British media is, always has been and probably always will be pathetic ...



Since: Jul 17, 2007
Posted on: September 30, 2010 8:56 am
 

Pavin military issue takes wing at Ryder

Shame on the short memoried writers at the Tabloids - America and its veterans have GIVEN us all the FREEDOM to what we desire...EVEN WRITE MORONIC ARTICLES like they have about The USA and our Captain.

SHAME ON YOU!!



Since: Jul 25, 2010
Posted on: September 29, 2010 2:24 pm
 

Pavin military issue takes wing at Ryder

The one thing that you could USUALLY count on in sports is a lack of political involvement.

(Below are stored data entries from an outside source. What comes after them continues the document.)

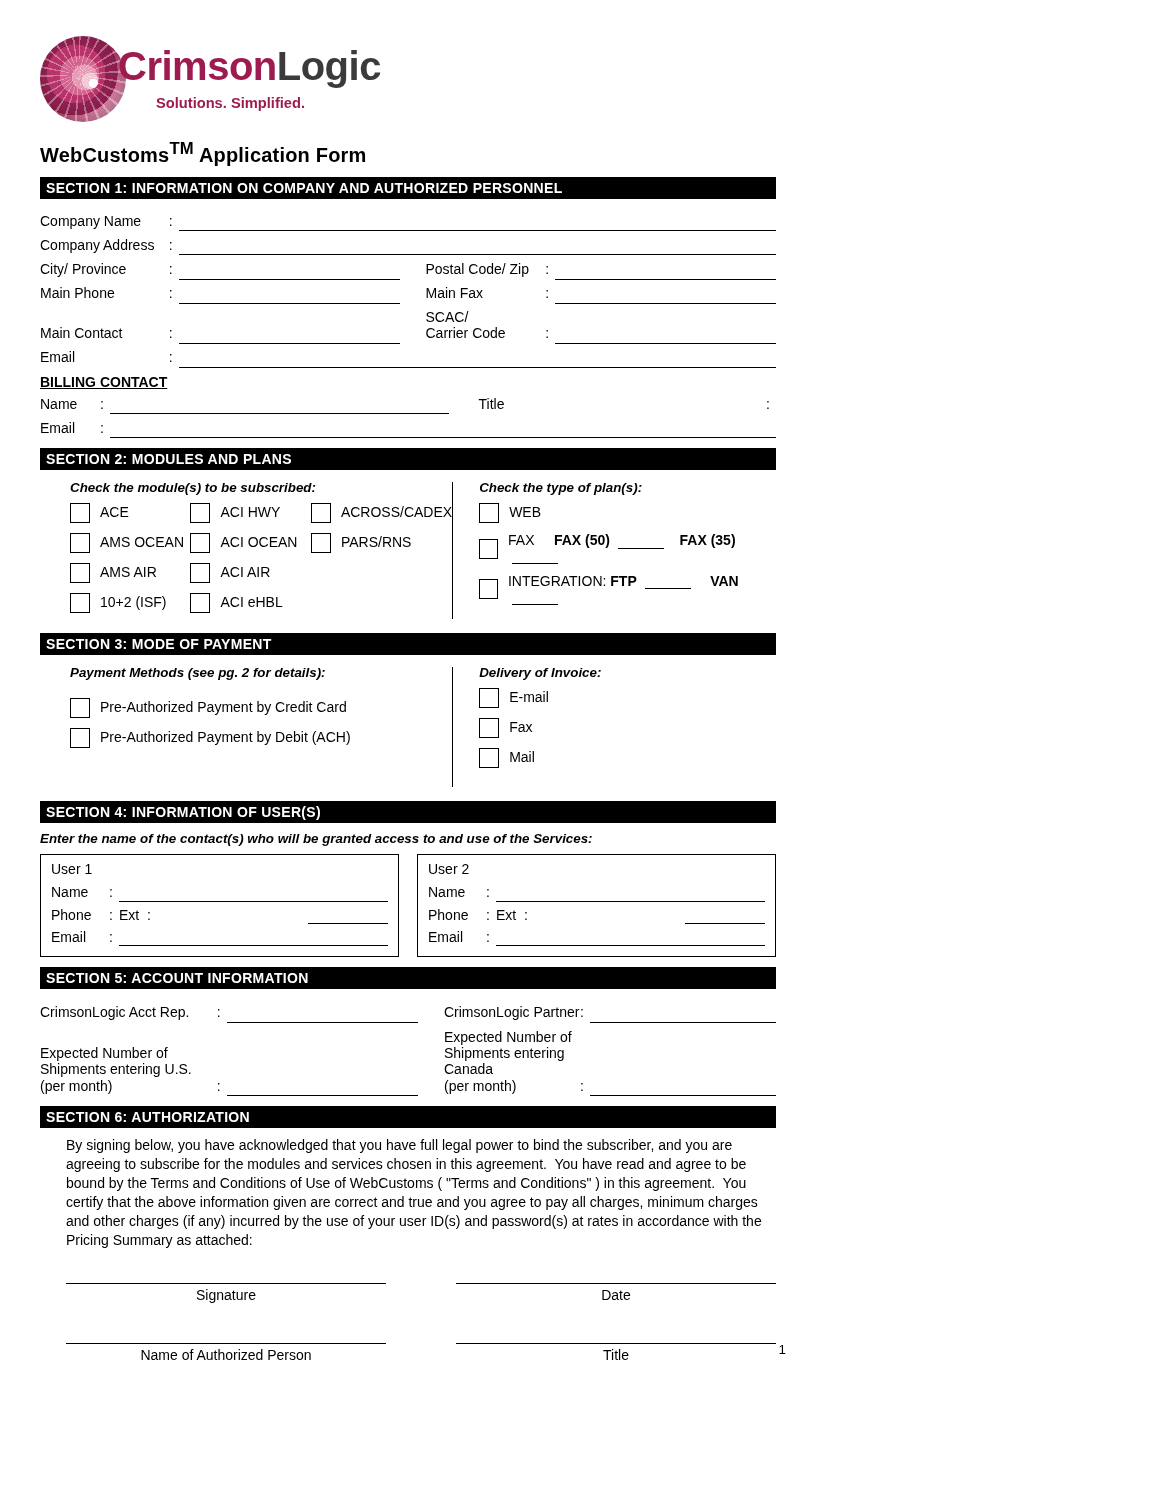Crimson Logic
Solutions. Simplified.
WebCustomsTM Application Form
SECTION 1: INFORMATION ON COMPANY AND AUTHORIZED PERSONNEL
| Company Name | : | |
| Company Address | : | |
| City/ Province | : | | Postal Code/ Zip | : | |
| Main Phone | : | | Main Fax | : | |
| Main Contact | : | | SCAC/ Carrier Code | : | |
| Email | : | |
BILLING CONTACT
| Name | : | | Title | : | |
| Email | : | |
SECTION 2: MODULES AND PLANS
Check the module(s) to be subscribed:
ACE
ACI HWY
ACROSS/CADEX
AMS OCEAN
ACI OCEAN
PARS/RNS
AMS AIR
ACI AIR
10+2 (ISF)
ACI eHBL
Check the type of plan(s):
WEB
FAX FAX (50) FAX (35)
INTEGRATION: FTP VAN
SECTION 3: MODE OF PAYMENT
Payment Methods (see pg. 2 for details):
Pre-Authorized Payment by Credit Card
Pre-Authorized Payment by Debit (ACH)
Delivery of Invoice:
E-mail
Fax
Mail
SECTION 4: INFORMATION OF USER(S)
Enter the name of the contact(s) who will be granted access to and use of the Services:
User 1
| Name | : | |
| Phone | : | | Ext : | |
| Email | : | |
User 2
| Name | : | |
| Phone | : | | Ext : | |
| Email | : | |
SECTION 5: ACCOUNT INFORMATION
| CrimsonLogic Acct Rep. | : | | CrimsonLogic Partner | : | |
| Expected Number of Shipments entering U.S. (per month) | : | | Expected Number of Shipments entering Canada (per month) | : | |
SECTION 6: AUTHORIZATION
By signing below, you have acknowledged that you have full legal power to bind the subscriber, and you are agreeing to subscribe for the modules and services chosen in this agreement. You have read and agree to be bound by the Terms and Conditions of Use of WebCustoms ( "Terms and Conditions" ) in this agreement. You certify that the above information given are correct and true and you agree to pay all charges, minimum charges and other charges (if any) incurred by the use of your user ID(s) and password(s) at rates in accordance with the Pricing Summary as attached:
Signature
Date
Name of Authorized Person
Title
1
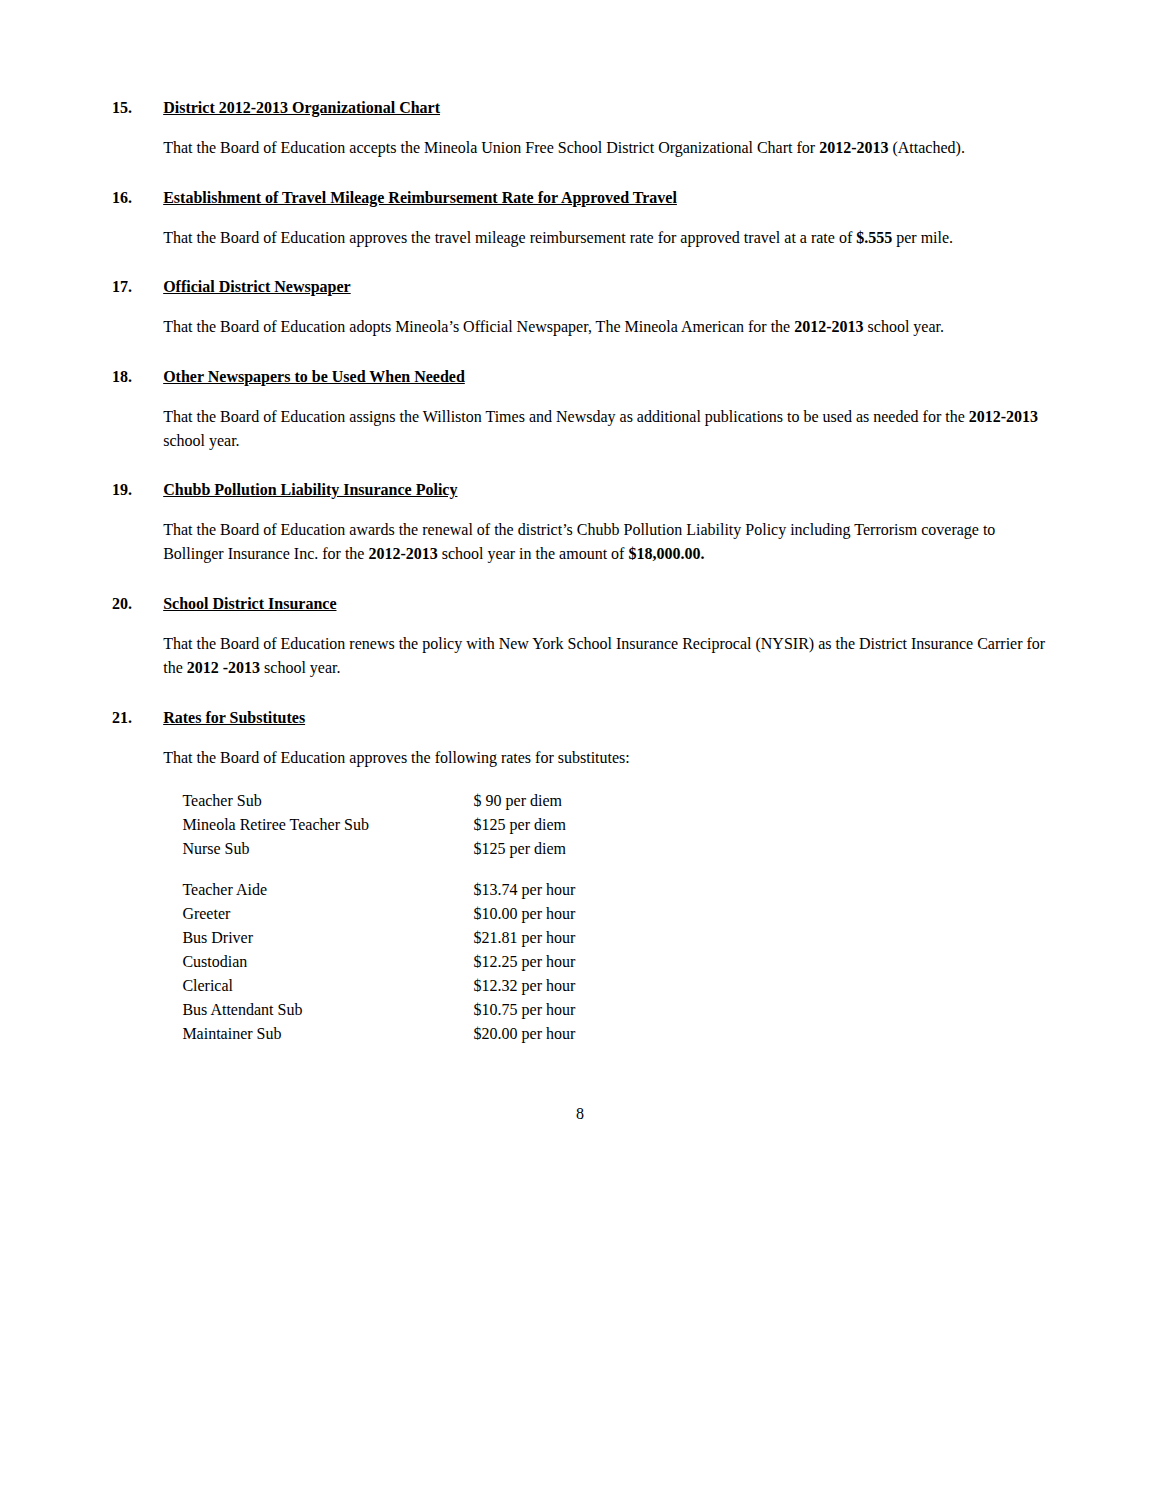15. District 2012-2013 Organizational Chart
That the Board of Education accepts the Mineola Union Free School District Organizational Chart for 2012-2013 (Attached).
16. Establishment of Travel Mileage Reimbursement Rate for Approved Travel
That the Board of Education approves the travel mileage reimbursement rate for approved travel at a rate of $.555 per mile.
17. Official District Newspaper
That the Board of Education adopts Mineola’s Official Newspaper, The Mineola American for the 2012-2013 school year.
18. Other Newspapers to be Used When Needed
That the Board of Education assigns the Williston Times and Newsday as additional publications to be used as needed for the 2012-2013 school year.
19. Chubb Pollution Liability Insurance Policy
That the Board of Education awards the renewal of the district’s Chubb Pollution Liability Policy including Terrorism coverage to Bollinger Insurance Inc. for the 2012-2013 school year in the amount of $18,000.00.
20. School District Insurance
That the Board of Education renews the policy with New York School Insurance Reciprocal (NYSIR) as the District Insurance Carrier for the 2012 -2013 school year.
21. Rates for Substitutes
That the Board of Education approves the following rates for substitutes:
| Teacher Sub | $ 90 per diem |
| Mineola Retiree Teacher Sub | $125 per diem |
| Nurse Sub | $125 per diem |
| Teacher Aide | $13.74 per hour |
| Greeter | $10.00 per hour |
| Bus Driver | $21.81 per hour |
| Custodian | $12.25 per hour |
| Clerical | $12.32 per hour |
| Bus Attendant Sub | $10.75 per hour |
| Maintainer Sub | $20.00 per hour |
8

Now all of a sudden the damn Ryder Cup has more politics in it than the Olympics.

A sad day indeed.



Since: Dec 4, 2006
Posted on: September 29, 2010 1:52 pm
 

Pavin military issue takes wing at Ryder

Ahhh, yes, leave it to the those uppity Brits to take something so out of context and put their spin on it...I thought Cory did a great thing, asking this hero (and yes, all in the military are heros in my book) to speak to the team...it's about honor, loyalty, pride, and sacrifice...whether it's fighting for your country or playing for your country.  Something akin to war??  Please, England, get over yourselves...as mentioned in the article, USA bailed yer arses out in WWII...sure, it was to protect the entire world from Hitler, but it was on your soil that we fought for your freedom as well as ours...and this is the kind of crap you want to write about??  How wonderful a USA victory will be on their turf...although I'm sure the british media will come up with a million excuses as to why they lost...go cry in yer pints of ale, you slovenly jerks!